§ **Job item**:
Lift out each line of the data that holds "Alice".
Supplied records Start Marker
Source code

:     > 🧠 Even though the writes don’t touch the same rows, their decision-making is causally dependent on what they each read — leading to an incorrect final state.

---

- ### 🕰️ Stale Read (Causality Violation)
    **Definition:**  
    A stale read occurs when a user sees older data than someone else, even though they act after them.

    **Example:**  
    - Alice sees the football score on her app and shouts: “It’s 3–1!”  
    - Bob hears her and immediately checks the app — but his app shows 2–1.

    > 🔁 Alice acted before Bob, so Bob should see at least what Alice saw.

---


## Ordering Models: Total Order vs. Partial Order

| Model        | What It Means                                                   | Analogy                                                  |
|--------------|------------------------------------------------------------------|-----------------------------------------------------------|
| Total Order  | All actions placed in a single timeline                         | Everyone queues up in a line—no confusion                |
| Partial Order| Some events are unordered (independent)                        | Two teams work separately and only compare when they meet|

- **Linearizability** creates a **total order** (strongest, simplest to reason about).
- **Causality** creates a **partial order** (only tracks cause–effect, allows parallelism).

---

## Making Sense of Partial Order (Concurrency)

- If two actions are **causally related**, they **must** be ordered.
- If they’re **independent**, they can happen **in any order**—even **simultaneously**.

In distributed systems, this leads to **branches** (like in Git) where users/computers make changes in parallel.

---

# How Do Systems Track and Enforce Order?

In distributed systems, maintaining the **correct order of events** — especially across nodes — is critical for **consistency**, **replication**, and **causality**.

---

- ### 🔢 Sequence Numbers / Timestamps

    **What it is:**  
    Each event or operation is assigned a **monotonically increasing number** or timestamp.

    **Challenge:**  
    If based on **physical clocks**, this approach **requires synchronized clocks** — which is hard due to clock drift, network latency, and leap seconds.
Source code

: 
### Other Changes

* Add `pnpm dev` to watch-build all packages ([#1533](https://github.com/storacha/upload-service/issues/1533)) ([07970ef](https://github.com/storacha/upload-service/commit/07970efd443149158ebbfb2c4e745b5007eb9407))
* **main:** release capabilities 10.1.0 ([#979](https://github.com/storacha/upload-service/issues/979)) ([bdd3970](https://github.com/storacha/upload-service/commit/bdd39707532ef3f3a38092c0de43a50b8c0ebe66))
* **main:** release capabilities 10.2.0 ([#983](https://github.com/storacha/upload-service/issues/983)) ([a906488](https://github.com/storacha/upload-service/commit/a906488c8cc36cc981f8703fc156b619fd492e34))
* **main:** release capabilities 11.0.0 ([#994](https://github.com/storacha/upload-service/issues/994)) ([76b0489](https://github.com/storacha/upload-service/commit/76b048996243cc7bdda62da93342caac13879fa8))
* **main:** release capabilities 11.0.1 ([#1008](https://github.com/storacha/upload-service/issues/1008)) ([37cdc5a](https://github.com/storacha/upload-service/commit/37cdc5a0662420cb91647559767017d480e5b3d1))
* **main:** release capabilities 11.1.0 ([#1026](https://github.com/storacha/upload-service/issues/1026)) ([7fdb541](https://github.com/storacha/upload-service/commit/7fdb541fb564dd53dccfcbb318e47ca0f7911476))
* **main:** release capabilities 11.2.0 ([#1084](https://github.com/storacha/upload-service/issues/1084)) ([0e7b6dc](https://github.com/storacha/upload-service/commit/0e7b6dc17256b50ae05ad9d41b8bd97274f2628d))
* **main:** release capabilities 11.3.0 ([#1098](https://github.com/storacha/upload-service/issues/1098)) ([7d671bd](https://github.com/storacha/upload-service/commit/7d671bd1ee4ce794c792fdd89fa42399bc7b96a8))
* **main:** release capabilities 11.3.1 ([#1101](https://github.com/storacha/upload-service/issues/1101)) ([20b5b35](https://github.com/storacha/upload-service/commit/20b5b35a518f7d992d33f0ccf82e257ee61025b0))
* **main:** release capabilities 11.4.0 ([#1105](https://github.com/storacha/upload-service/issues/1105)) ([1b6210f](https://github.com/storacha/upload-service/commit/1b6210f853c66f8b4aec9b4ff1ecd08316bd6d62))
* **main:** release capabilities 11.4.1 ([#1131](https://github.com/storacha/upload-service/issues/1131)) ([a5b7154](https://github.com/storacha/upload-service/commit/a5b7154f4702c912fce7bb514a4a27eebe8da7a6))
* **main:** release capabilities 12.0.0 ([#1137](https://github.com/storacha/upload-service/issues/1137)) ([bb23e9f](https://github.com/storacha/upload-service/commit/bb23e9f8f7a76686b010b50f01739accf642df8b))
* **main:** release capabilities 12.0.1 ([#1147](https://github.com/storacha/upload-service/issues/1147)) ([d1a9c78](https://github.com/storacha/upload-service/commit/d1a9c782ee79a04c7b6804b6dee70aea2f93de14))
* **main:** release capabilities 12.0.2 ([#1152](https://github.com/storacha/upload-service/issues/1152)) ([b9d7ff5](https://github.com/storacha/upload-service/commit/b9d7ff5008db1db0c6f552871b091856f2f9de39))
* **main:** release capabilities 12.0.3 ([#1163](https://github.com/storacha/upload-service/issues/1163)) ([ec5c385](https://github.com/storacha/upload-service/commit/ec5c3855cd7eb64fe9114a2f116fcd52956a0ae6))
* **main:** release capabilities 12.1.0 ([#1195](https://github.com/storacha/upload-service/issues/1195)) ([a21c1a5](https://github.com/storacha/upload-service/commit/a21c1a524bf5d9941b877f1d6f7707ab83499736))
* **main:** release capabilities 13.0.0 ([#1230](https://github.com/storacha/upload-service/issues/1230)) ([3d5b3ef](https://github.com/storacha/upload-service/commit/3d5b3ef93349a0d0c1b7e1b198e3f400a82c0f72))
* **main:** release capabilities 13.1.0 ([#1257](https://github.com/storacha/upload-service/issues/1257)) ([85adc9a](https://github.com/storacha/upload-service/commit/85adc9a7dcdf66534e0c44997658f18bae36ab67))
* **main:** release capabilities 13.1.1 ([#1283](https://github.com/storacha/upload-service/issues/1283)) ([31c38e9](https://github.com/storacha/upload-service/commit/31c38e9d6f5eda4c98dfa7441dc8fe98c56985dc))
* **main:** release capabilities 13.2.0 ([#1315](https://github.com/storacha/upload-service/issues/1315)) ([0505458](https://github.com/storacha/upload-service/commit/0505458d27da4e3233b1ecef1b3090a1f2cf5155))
Supplied records End Marker
§ **Written answer**:
    - Alice sees the football score on her app and shouts: “It’s 3–1!”  
    > 🔁 Alice acted before Bob, so Bob should see at least what Alice saw.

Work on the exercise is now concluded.